The Obama administration is, according to the NYT and others, prepared to move forward vehicle mileage standards.
From the Times:
President Obama will announce as early as Tuesday that he will combine that state’s emissions rules with the existing corporate average fuel economy standard overseen by the Transportation Department, the officials said. As a result, cars and light trucks sold in the United States will be roughly 30 percent cleaner and more fuel-efficient by 2016.
The White House would not divulge details, but environmental advocates and industry officials briefed on the program said that the president would grant California’s longstanding request to implement its tailpipe standards. Thirteen other states and the District of Columbia have said they intend to apply the same rules. That request had been denied by the Bush administration but has been under review by top Obama administration officials since January.
Yet Mr. Obama is planning to go further, effectively issuing a single rule for both fuel economy and emissions that matches California’s strictest-in-the-nation standard.
Under the new standard, the new combined fuel efficiency standard for cars and light trucks will be about 35 miles per gallon by 2016, roughly in line with the California rule.
The first thing to keep in mind is that you need to wait and see how the final rules shake out. There are lots of ways to get to 35 miles per gallon for a fleet. The horse trading is just starting and it’s a long way to the end.
How these rules are written will determine a lot about how they impact the domestic manufacturers. Keep in mind that Ford (NYSE:F), GM (NYSE:GM) and Chrysler make their money off of trucks and SUV’s. They build more smaller cars in order to meet the overall fuel efficiency rules but tend to sell them at break even, if they’re lucky. So, the eventual mileage bogey that larger vehicles have to meet will be a very important part of the legislation.

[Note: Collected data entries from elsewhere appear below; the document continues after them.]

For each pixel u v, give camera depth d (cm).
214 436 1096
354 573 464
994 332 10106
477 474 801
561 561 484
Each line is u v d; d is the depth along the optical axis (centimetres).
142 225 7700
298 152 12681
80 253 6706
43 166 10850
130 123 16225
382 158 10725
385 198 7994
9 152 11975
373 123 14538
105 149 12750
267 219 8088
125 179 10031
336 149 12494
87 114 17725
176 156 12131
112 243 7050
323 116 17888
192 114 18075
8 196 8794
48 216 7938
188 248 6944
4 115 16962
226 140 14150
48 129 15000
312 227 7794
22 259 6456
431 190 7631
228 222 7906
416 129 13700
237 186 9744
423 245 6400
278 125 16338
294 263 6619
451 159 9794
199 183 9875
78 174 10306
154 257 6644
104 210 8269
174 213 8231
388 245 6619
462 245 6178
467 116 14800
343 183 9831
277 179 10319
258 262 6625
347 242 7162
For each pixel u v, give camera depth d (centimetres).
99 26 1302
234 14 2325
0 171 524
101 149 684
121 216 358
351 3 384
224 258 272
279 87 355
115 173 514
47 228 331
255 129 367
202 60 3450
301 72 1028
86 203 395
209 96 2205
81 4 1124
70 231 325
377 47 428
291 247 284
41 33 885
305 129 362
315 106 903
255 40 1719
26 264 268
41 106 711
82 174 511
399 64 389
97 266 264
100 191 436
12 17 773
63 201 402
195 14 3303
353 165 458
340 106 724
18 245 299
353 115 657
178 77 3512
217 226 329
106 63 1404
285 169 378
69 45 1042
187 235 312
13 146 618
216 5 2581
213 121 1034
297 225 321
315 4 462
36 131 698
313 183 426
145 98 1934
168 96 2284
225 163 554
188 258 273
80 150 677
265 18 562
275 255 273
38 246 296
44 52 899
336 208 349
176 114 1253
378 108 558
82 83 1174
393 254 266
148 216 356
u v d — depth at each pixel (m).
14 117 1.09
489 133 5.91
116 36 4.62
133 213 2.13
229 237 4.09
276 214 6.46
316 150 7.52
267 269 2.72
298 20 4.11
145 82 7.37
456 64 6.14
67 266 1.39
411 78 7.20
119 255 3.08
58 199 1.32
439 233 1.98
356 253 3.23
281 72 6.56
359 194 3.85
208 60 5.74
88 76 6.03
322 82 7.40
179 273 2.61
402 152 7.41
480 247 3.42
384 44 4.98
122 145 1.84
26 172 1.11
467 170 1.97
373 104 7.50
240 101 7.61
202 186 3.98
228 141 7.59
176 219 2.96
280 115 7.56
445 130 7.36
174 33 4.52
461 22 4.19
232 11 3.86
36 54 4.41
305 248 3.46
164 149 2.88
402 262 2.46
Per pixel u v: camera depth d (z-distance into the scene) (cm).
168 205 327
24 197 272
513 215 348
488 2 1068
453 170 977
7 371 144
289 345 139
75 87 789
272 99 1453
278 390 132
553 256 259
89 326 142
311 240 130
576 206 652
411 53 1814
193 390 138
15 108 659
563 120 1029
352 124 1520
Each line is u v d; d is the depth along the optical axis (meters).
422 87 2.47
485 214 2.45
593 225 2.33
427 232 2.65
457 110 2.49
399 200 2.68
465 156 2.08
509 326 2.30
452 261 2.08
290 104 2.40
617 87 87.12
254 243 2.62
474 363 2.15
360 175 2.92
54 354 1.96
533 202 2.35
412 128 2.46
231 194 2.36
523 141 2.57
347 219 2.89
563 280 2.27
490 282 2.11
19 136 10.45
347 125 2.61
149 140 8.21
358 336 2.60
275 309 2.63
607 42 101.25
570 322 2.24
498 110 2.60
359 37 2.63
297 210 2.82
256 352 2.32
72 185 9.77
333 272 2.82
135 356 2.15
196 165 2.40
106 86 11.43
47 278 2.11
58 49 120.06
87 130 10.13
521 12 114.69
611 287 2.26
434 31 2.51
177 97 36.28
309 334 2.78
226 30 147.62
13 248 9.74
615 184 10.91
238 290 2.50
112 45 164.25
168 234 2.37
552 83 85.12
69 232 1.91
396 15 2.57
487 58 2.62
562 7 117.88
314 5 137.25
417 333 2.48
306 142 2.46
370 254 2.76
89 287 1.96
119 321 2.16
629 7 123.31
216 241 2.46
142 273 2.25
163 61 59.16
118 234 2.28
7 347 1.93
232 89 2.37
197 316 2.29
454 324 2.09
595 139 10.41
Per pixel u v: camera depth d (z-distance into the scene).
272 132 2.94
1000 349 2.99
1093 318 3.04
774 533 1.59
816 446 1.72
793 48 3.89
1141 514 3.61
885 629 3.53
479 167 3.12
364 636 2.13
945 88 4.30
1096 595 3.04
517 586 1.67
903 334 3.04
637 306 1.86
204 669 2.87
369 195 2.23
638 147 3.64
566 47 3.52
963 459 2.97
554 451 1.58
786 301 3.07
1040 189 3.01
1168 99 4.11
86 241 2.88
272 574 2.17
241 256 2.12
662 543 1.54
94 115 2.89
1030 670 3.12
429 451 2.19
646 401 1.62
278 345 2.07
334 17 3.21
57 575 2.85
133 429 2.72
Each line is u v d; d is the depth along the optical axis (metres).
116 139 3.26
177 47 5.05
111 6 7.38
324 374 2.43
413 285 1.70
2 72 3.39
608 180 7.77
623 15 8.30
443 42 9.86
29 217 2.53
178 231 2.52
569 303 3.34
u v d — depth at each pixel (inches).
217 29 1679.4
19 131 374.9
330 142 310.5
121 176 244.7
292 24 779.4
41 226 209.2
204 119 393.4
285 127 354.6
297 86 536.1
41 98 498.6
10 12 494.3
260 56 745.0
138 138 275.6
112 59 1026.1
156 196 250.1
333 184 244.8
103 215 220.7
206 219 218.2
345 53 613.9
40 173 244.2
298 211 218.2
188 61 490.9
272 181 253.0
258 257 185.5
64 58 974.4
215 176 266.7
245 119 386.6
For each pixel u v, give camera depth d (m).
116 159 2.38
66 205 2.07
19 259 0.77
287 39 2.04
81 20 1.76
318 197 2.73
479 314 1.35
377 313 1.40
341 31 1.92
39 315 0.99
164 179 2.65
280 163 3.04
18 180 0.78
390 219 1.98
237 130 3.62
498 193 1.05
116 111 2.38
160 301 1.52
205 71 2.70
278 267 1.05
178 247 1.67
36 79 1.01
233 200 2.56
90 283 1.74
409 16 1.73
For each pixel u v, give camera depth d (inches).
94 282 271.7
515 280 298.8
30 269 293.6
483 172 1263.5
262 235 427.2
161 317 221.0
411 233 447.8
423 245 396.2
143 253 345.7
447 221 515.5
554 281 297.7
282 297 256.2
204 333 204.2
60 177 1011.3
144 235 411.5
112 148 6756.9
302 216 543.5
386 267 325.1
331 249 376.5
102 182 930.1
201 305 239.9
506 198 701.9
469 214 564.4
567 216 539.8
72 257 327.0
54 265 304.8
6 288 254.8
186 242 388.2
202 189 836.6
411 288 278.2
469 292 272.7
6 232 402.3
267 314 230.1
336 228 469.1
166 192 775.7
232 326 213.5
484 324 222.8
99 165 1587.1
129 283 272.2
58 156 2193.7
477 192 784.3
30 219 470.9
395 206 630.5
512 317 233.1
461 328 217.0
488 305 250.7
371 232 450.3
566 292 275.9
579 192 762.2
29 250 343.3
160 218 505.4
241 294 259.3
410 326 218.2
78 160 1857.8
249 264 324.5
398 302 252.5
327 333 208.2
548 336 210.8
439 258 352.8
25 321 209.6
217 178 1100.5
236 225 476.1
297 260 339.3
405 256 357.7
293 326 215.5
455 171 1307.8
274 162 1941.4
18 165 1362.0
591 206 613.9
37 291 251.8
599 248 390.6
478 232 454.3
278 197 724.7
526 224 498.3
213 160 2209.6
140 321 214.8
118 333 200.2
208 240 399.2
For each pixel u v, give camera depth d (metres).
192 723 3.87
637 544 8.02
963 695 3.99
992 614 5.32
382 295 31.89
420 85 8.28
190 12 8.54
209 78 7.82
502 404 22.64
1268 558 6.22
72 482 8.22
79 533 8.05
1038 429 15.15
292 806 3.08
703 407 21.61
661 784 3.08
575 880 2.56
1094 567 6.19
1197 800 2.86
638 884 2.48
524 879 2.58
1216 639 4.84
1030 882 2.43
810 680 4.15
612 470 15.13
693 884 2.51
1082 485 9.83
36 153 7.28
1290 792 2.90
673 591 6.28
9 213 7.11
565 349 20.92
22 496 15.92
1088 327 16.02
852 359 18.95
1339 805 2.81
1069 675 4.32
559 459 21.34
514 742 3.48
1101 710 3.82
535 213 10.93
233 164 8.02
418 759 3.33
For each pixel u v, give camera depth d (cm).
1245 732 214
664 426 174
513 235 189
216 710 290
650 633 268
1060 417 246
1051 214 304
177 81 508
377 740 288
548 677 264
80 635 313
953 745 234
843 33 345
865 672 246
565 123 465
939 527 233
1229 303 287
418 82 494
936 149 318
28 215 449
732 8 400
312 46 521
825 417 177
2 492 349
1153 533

I expect that given that the government is now or will be by the time this bill passes a very significant shareholder in two of the three domestics, they will probably go easy on them. No sense cutting off your nose to spite your face.
The other big issue is whether the American driver will buy the type of car that gets 35 miles per gallon. We know from recent experience that with the price of gasoline at $2 per gallon the answer is no. When prices hit $4 a gallon SUV’s collected dust on auto dealers’ lots and smaller cars were in vogue. As soon as prices retreated the preference for big powerful vehicles reasserted itself. So unless the Obama administration has plans to manage up the price of gasoline or the market cooperates and it rises on its own, this policy move is going to be met with the same reaction it always gets. Consumers will forgo smaller cars in favor of larger ones.
Decades of trying to make this plan work have done nothing more than to drive GM and Chrysler to bankruptcy as they couldn’t make enough on their large vehicles to cover the losses on the small cars they had to manufacture to meet the mileage standards. If in making this move the administration were to eliminate the “two fleet”* rule it would go miles (no pun intended) towards both cleaning up the air and enhancing the domestics profitability.
Perhaps with the downsizing of Chrysler and GM the policy could be revisited but it’s doubtful that would happen.
*The “two fleet” rule requires that any manufacturer, domestic or transplant, must calculate its fleet mileage based upon automobiles manufactured in the United States. It’s not quite that simple but that’s the main effect of the rule. It was made a part of the regulations from the outset in order to protect jobs. It is pernicious as it, for example, would do no good for GM to import Opels that it profitably builds in Germany into the U.S. They are very fuel efficient and quite popular in Europe but GM would not be able to include their efficiency in its quota computations. It’s crazy but then so is the whole scheme.